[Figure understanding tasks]
####
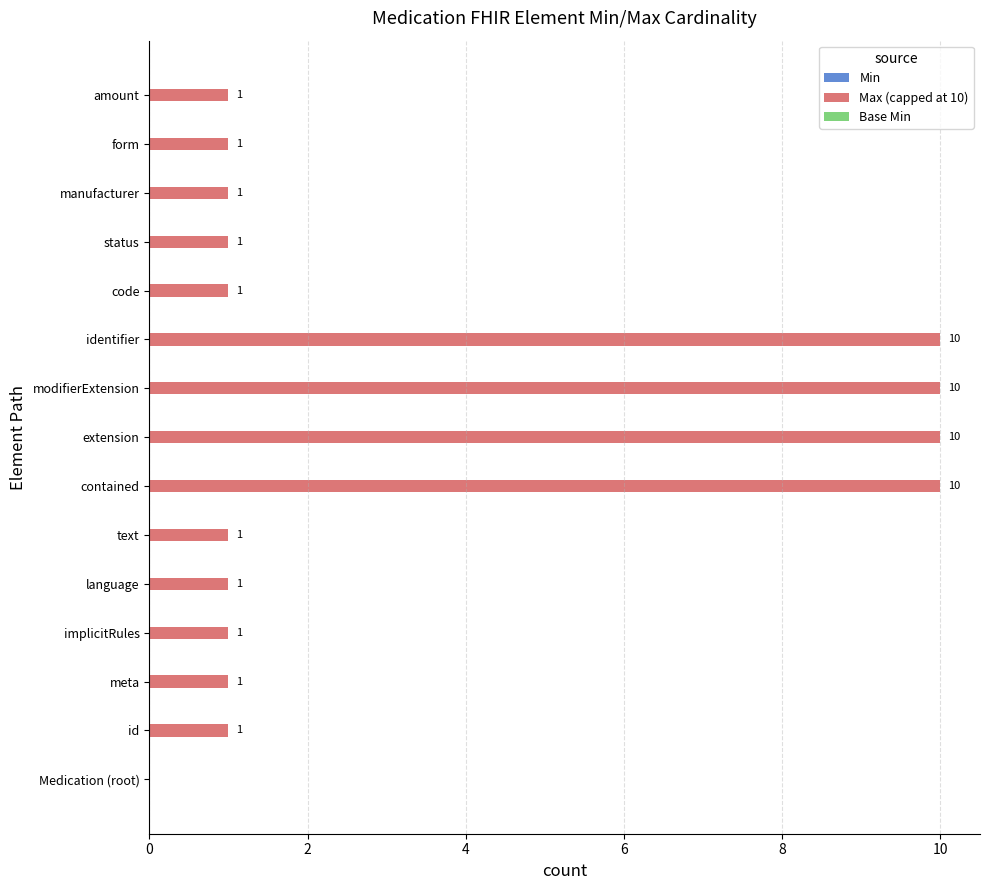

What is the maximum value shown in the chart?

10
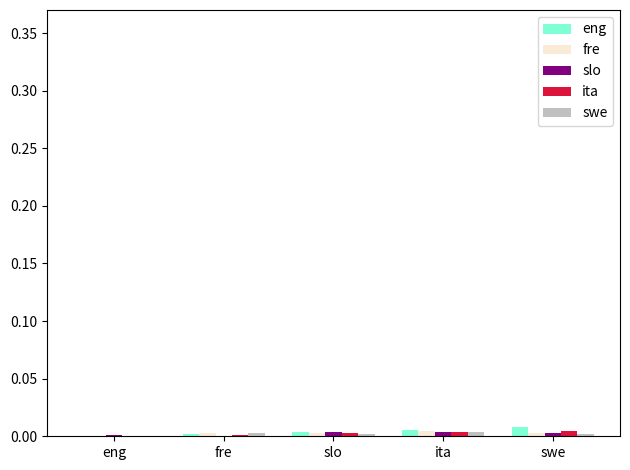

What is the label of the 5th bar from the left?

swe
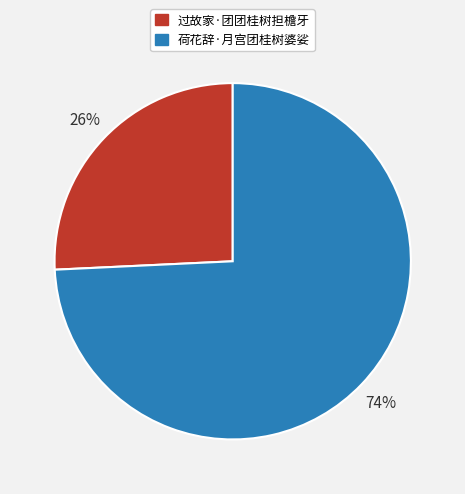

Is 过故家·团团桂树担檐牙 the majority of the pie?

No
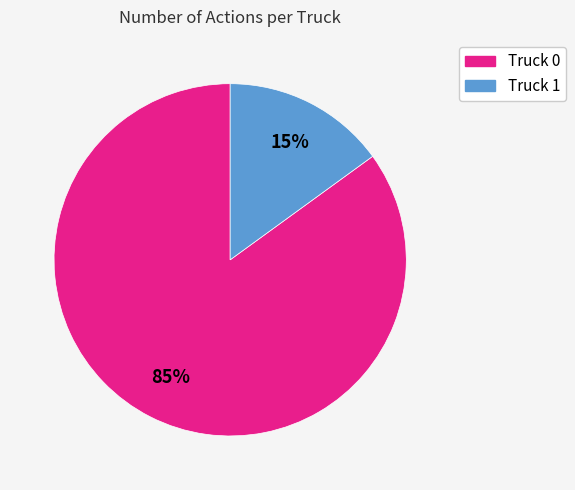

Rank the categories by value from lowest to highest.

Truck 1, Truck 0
####
> _Exercise brief_: Copy the records verbatim, starting at the line containing "Rank the categories" and continuing through the end of the records.

> _Answer section_:
Rank the categories by value from lowest to highest.

Truck 1, Truck 0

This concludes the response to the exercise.